I’m still pregnant. I confessed to her, like she didn’t already know. I’m sorry the baby hasn’t come yet.
The thing about good OB/GYNs is that they’ve heard it all, they’ve seen it all, and they know exactly the gobbledygook kind of stuff that goes through a pregnant women’s brain when the hormones are jiving and the emotions are showing their teeth.

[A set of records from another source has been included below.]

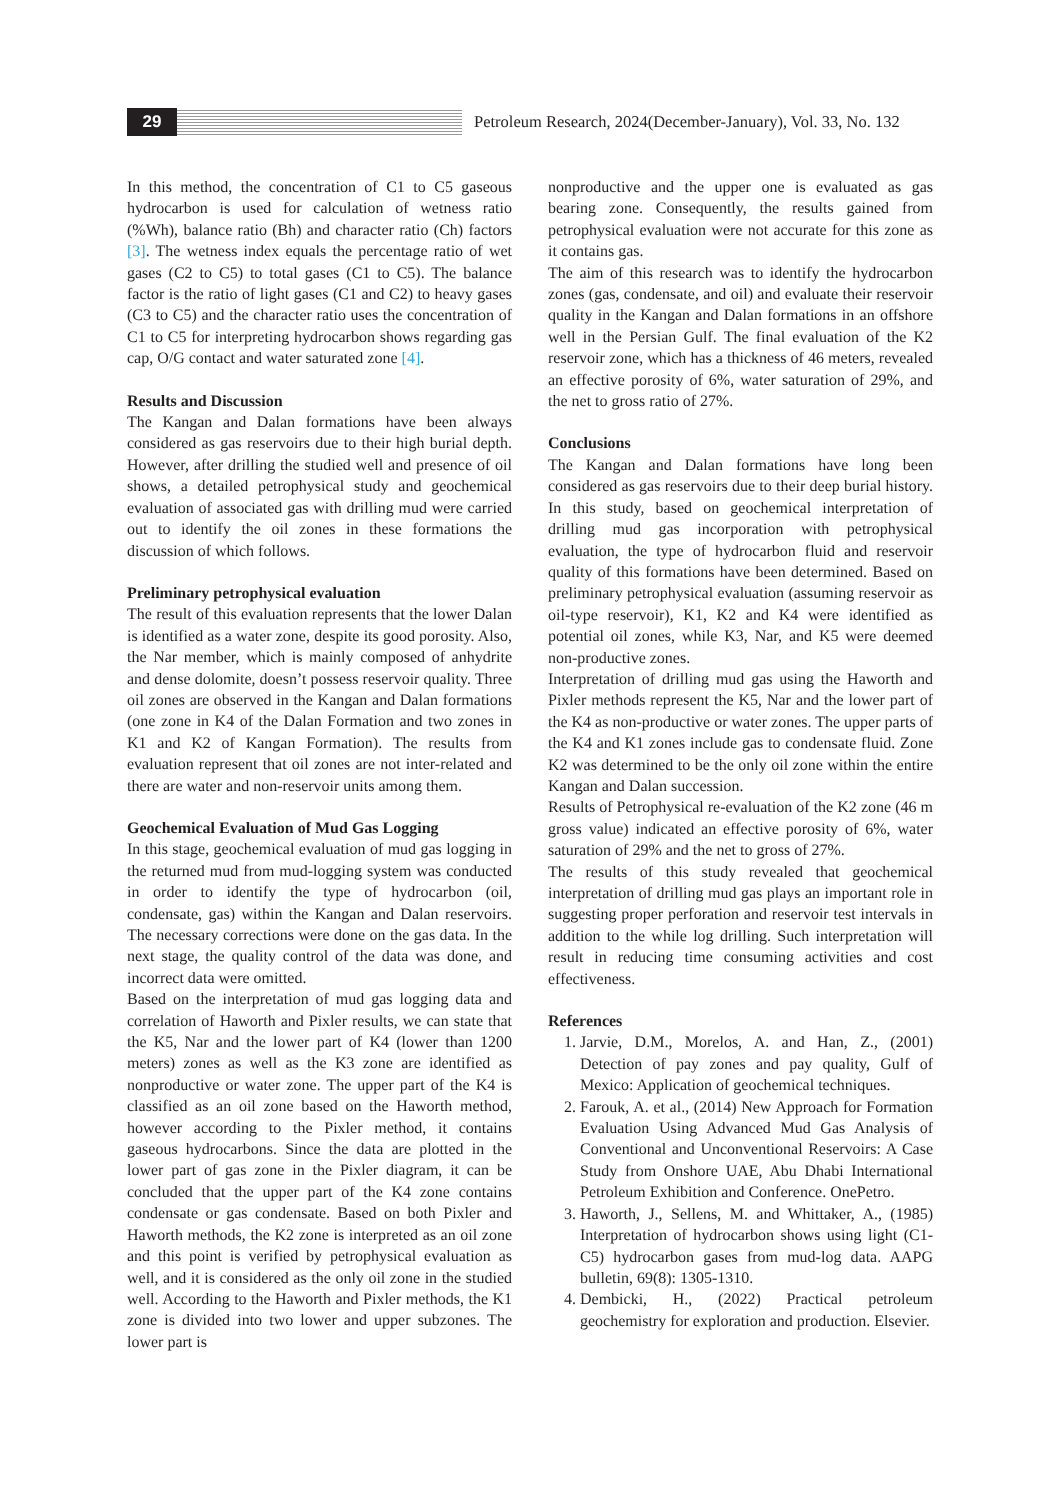29
Petroleum Research, 2024(December-January), Vol. 33, No. 132
In this method, the concentration of C1 to C5 gaseous hydrocarbon is used for calculation of wetness ratio (%Wh), balance ratio (Bh) and character ratio (Ch) factors [3]. The wetness index equals the percentage ratio of wet gases (C2 to C5) to total gases (C1 to C5). The balance factor is the ratio of light gases (C1 and C2) to heavy gases (C3 to C5) and the character ratio uses the concentration of C1 to C5 for interpreting hydrocarbon shows regarding gas cap, O/G contact and water saturated zone [4].
Results and Discussion
The Kangan and Dalan formations have been always considered as gas reservoirs due to their high burial depth. However, after drilling the studied well and presence of oil shows, a detailed petrophysical study and geochemical evaluation of associated gas with drilling mud were carried out to identify the oil zones in these formations the discussion of which follows.
Preliminary petrophysical evaluation
The result of this evaluation represents that the lower Dalan is identified as a water zone, despite its good porosity. Also, the Nar member, which is mainly composed of anhydrite and dense dolomite, doesn’t possess reservoir quality. Three oil zones are observed in the Kangan and Dalan formations (one zone in K4 of the Dalan Formation and two zones in K1 and K2 of Kangan Formation). The results from evaluation represent that oil zones are not inter-related and there are water and non-reservoir units among them.
Geochemical Evaluation of Mud Gas Logging
In this stage, geochemical evaluation of mud gas logging in the returned mud from mud-logging system was conducted in order to identify the type of hydrocarbon (oil, condensate, gas) within the Kangan and Dalan reservoirs. The necessary corrections were done on the gas data. In the next stage, the quality control of the data was done, and incorrect data were omitted.
Based on the interpretation of mud gas logging data and correlation of Haworth and Pixler results, we can state that the K5, Nar and the lower part of K4 (lower than 1200 meters) zones as well as the K3 zone are identified as nonproductive or water zone. The upper part of the K4 is classified as an oil zone based on the Haworth method, however according to the Pixler method, it contains gaseous hydrocarbons. Since the data are plotted in the lower part of gas zone in the Pixler diagram, it can be concluded that the upper part of the K4 zone contains condensate or gas condensate. Based on both Pixler and Haworth methods, the K2 zone is interpreted as an oil zone and this point is verified by petrophysical evaluation as well, and it is considered as the only oil zone in the studied well. According to the Haworth and Pixler methods, the K1 zone is divided into two lower and upper subzones. The lower part is
nonproductive and the upper one is evaluated as gas bearing zone. Consequently, the results gained from petrophysical evaluation were not accurate for this zone as it contains gas.
The aim of this research was to identify the hydrocarbon zones (gas, condensate, and oil) and evaluate their reservoir quality in the Kangan and Dalan formations in an offshore well in the Persian Gulf. The final evaluation of the K2 reservoir zone, which has a thickness of 46 meters, revealed an effective porosity of 6%, water saturation of 29%, and the net to gross ratio of 27%.
Conclusions
The Kangan and Dalan formations have long been considered as gas reservoirs due to their deep burial history. In this study, based on geochemical interpretation of drilling mud gas incorporation with petrophysical evaluation, the type of hydrocarbon fluid and reservoir quality of this formations have been determined. Based on preliminary petrophysical evaluation (assuming reservoir as oil-type reservoir), K1, K2 and K4 were identified as potential oil zones, while K3, Nar, and K5 were deemed non-productive zones.
Interpretation of drilling mud gas using the Haworth and Pixler methods represent the K5, Nar and the lower part of the K4 as non-productive or water zones. The upper parts of the K4 and K1 zones include gas to condensate fluid. Zone K2 was determined to be the only oil zone within the entire Kangan and Dalan succession.
Results of Petrophysical re-evaluation of the K2 zone (46 m gross value) indicated an effective porosity of 6%, water saturation of 29% and the net to gross of 27%.
The results of this study revealed that geochemical interpretation of drilling mud gas plays an important role in suggesting proper perforation and reservoir test intervals in addition to the while log drilling. Such interpretation will result in reducing time consuming activities and cost effectiveness.
References
1. Jarvie, D.M., Morelos, A. and Han, Z., (2001) Detection of pay zones and pay quality, Gulf of Mexico: Application of geochemical techniques.
2. Farouk, A. et al., (2014) New Approach for Formation Evaluation Using Advanced Mud Gas Analysis of Conventional and Unconventional Reservoirs: A Case Study from Onshore UAE, Abu Dhabi International Petroleum Exhibition and Conference. OnePetro.
3. Haworth, J., Sellens, M. and Whittaker, A., (1985) Interpretation of hydrocarbon shows using light (C1-C5) hydrocarbon gases from mud-log data. AAPG bulletin, 69(8): 1305-1310.
4. Dembicki, H., (2022) Practical petroleum geochemistry for exploration and production. Elsevier.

Why are we stressing? She simply said. There’s no reason. You’re not even 40 weeks yet. The baby has time. The baby will come out when the baby wants to come out.
But what about the people on social media telling me it’s go-time? What about my parents who bet the baby was going to come out in mid-February? What about my friends who are calling and texting and wondering if I’m not answering because I’m in labor?
WHAT ABOUT THEM?
Everyone in your life is always going to pressure you to do something, be something, rush something. They don’t always mean to. But they do. I wish someone told me to get better at learning how to ignore people.
So I think this is the week I will do all the magic potions. But only if I feel ready to try some things to perhaps kickstart labor. If I don’t, I won’t. This baby will come, soon, eventually.
I’m not predicting a due date. I’m not going to feel pressure when her due date passes.
I’m going to enjoy my last few moments of being pregnant, of our secret love language kicks, of having to pee every five seconds and knowing that I have to pee every five seconds because she’s moving lower and lower in my body. I’m going to enjoy deep cleaning my house because nesting is a funny part of pregnancy. And I’m going to enjoy these moments when I thought being a mom was the most impossible and scary thing in the world, because it probably will be, for a little bit, but it will be so many other things too, for a lot longer, I suppose.
I hope to be in your inbox again next week. If I’m not, it will be obvious why. But I promise to be in there again soon, when I figure out how to be a brand new mom, and get a free couple of minutes, and a free hand, to write to you.
Until then, I love you, I mean it, I’ll let you know when she’s here, I promise you that.